Toll Regulatory Board

Agency overview
- Formed: March 31, 1977; 49 years ago
- Superseding agency: Department of Transportation (Philippines);
- Headquarters: 5/F The Columbia Tower, Ortigas Avenue, Brgy. Wack-Wack, Mandaluyong
- Employees: 27 (2024)
- Annual budget: ₱34.82 million (2021)
- Agency executive: Jose Arturo Tugade, Executive Director;
- Parent agency: Department of Transportation
- Website: Official website

= Toll Regulatory Board =

Philippine government agency

The Toll Regulatory Board (TRB) is a Philippine government agency that regulates all toll roads in the Philippines.

==Functions==
The TRB was created by virtue of Presidential Decree No. 1112 or the Toll Operation Decree. It possesses regulatory authority over all toll facilities in the Philippines, and is authorized under its charter to enter into contracts on behalf of the Republic of the Philippines, with qualified persons, natural or juridical, for the construction, operation and maintenance of toll facilities.

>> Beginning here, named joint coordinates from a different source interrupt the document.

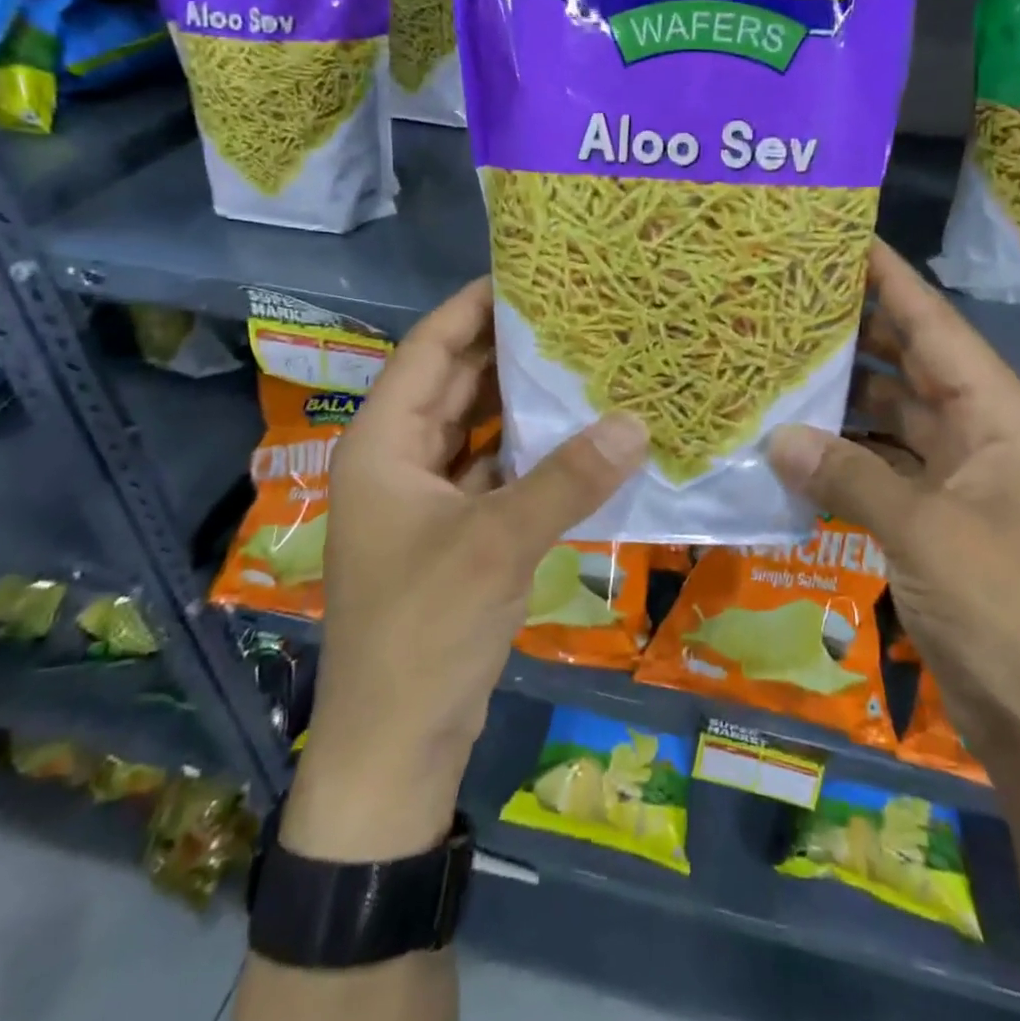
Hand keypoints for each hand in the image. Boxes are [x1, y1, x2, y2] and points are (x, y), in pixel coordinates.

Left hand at [283, 278, 647, 861]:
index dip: (473, 307)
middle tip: (573, 314)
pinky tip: (578, 434)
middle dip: (509, 348)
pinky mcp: (455, 530)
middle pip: (455, 383)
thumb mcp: (498, 545)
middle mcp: (399, 458)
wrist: (396, 745)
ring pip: (478, 426)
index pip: (429, 350)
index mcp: (383, 443)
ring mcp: (427, 497)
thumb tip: (636, 423)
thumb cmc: (425, 630)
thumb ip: (567, 480)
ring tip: (583, 361)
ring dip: (523, 399)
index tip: (528, 275)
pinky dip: (530, 449)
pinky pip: (495, 468)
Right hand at [767, 242, 1019, 773]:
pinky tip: (796, 442)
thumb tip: (778, 437)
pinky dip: (846, 454)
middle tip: (792, 298)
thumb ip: (848, 476)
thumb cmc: (1006, 610)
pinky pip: (885, 465)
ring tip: (781, 360)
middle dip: (859, 329)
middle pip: (913, 362)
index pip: (936, 325)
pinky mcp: (938, 519)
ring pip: (895, 415)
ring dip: (846, 395)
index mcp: (1000, 415)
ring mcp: (960, 478)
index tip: (843, 237)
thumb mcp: (924, 532)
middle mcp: (983, 433)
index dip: (890, 278)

At present, it exercises jurisdiction over the following toll facilities:
1. North Luzon Expressway (NLEX)
2. South Luzon Expressway (SLEX)
3. Manila–Cavite Expressway (CAVITEx)
4. Skyway Stage 1
5. Skyway Stage 2
6. Skyway Stage 3
7. Muntinlupa–Cavite Expressway (MCx)
8. Cavite–Laguna Expressway (CALAX)
9. NAIA Expressway (NAIAx)
10. Southern Tagalog Arterial Road (STAR Tollway)
11. Subic Freeport Expressway (SFEX)
12. Subic–Clark–Tarlac Expressway (SCTEx)
13. Tarlac–Pangasinan–La Union Expressway (TPLEx)

From 2005 to 2007, the TRB entered into contracts with private investors for the expansion and rehabilitation of its existing projects such as the SLEX, Skyway, Coastal Road and STAR Tollway and the construction of the new Subic-Clark-Tarlac Expressway (SCTEX) that would link Metro Manila to the Central Luzon area and the special economic zones located in Subic and Clark.

Other projects in the pipeline involve the extension of the NLEX that would connect it to the existing SLEX. Also, the TRB is considering the construction of new toll road development projects in the Calabarzon area.

The TRB played a vital role in spurring economic progress in the Philippines by improving and providing vital road networks that are necessary in revitalizing the economies of regions outside Metro Manila.

Its office address is located at 5/F The Columbia Tower, Ortigas Avenue, Brgy. Wack-Wack, Mandaluyong.